Он помрачнел и уставился на меня неподвижно.
“Да, – проговорил он наконец, – я вижу, ты не шутишь. Дело принимает ужасный оборот… Убить мне тебя, что ли?”
Я пожал плечами.
“Если тебе это поможет – убей”, – предложил я.
Бельский немного поразмыслил, покусал губу, а после покачал головой.
“Мое сердце рычит в груди и жаждет крови, однако рассудок подсказывает иное, – приблизительно так высказался он. – Предлагаю поступить по-солдатски прямолинейно, так, чтобы сам Александр Македонский постыдился столь великого благородства. Явимся к Лине вместе и хором объявим ей о своих чувствах. Пусть сама выбирает. Эдакая дуэль пострашнее пистолетной”, – добавил он.

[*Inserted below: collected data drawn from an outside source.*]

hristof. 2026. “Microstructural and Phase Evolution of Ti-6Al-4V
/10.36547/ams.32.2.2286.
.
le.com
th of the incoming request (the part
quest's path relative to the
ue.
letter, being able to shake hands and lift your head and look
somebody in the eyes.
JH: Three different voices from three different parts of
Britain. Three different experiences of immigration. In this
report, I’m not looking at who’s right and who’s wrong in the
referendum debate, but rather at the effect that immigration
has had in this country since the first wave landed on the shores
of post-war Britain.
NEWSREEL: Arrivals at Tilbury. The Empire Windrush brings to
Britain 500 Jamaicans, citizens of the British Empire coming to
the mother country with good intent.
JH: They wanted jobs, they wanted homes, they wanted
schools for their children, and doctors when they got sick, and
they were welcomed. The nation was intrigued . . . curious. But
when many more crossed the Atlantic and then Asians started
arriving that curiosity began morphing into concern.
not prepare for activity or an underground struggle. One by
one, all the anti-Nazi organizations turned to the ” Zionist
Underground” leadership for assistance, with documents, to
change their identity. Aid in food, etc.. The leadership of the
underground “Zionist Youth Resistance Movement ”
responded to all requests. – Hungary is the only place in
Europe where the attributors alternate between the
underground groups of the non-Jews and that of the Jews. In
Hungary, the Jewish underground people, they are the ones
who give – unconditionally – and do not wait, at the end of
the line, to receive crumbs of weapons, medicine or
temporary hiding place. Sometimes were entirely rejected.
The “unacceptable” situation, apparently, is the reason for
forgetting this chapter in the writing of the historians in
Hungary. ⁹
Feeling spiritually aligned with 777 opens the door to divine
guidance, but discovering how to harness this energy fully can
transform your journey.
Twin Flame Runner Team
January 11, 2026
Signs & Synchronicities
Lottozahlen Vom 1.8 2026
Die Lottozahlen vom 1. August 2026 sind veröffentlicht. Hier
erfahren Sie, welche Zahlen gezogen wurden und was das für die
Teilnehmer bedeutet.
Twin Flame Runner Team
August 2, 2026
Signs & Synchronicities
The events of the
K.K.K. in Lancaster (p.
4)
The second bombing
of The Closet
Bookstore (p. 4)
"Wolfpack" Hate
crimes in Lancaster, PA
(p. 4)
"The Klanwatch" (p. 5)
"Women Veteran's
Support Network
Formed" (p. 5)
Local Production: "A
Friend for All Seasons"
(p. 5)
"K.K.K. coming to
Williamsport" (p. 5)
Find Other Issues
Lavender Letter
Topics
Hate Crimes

Я не мог с ним не согласиться.
И знаете, господа, ведь Бельский был уверен в своей победе! Он ни мгновения не сомневался в том, что Лина предпочтет его. Конечно, в том, что касается знатности происхождения или состояния, я во многом его превосходил, но Бельский уже тогда выказывал все признаки отличного офицера и всем, кто знал его в Петербурге, было очевидно, что он сделает великолепную карьеру. При правильном течении событий лет через двадцать я отставным поручиком бы сидел у себя в имении в халате, просматривал отчеты управляющего и называл бы свою супругу “пышкой” и “дружочком”, а Бельский по-прежнему носил бы мундир в обтяжку и на выгнутой генеральской груди имел целый иконостас наград. И если уж говорить о состоянии, то мои деньги всецело зависели бы от честности моих управляющих, капризов погоды и той неуловимой субстанции, которая именуется “урожайностью”, а деньги Бельского обрели бы надежную, непоколебимую форму генеральской пенсии, получаемой от государства. И ни одна субстанция, даже самая неуловимая, не оказывала бы на них никакого воздействия. Так что во многих отношениях, как видите, Бельский был более выгодной партией.
Но Лина предпочла меня…
Я знаю, что она сделала это не из-за моего титула. Она просто меня любила. Никогда не забуду этого дня! Услышав наше признание, бедная девочка густо покраснела, опустила голову и вдруг заплакала. У Бельского сразу задергалась щека. Он как-то машинально потянулся к Лине рукой, чтобы погладить по плечу или подать ей платок, не знаю, но вдруг Лина вскинула голову и, глядя огромными, полными дрожащих слез глазами мимо Бельского, сказала – мне, как будто, кроме меня, никого больше в комнате не было:
“Я так счастлива, князь… Боже, если бы вы только знали, как я счастлива вашим признанием!”
Бельский открыл рот, несколько раз хрипло втянул в себя воздух, как будто засмеялся: ха! ха! – а после не попрощавшись вышел вон. И она даже не проводила его взглядом. Она смотрела только на меня…
Странный был день…
Я потерял лучшего друга – и это при том, что, выбери Лина его, я по-прежнему остался бы с Бельским приятелем. Говорю так уверенно, потому что знаю себя. Моя мать всегда утверждала, что у меня счастливый характер: ни одно чувство не вырастает у меня до силы страсти, и ничто не может завладеть мною полностью.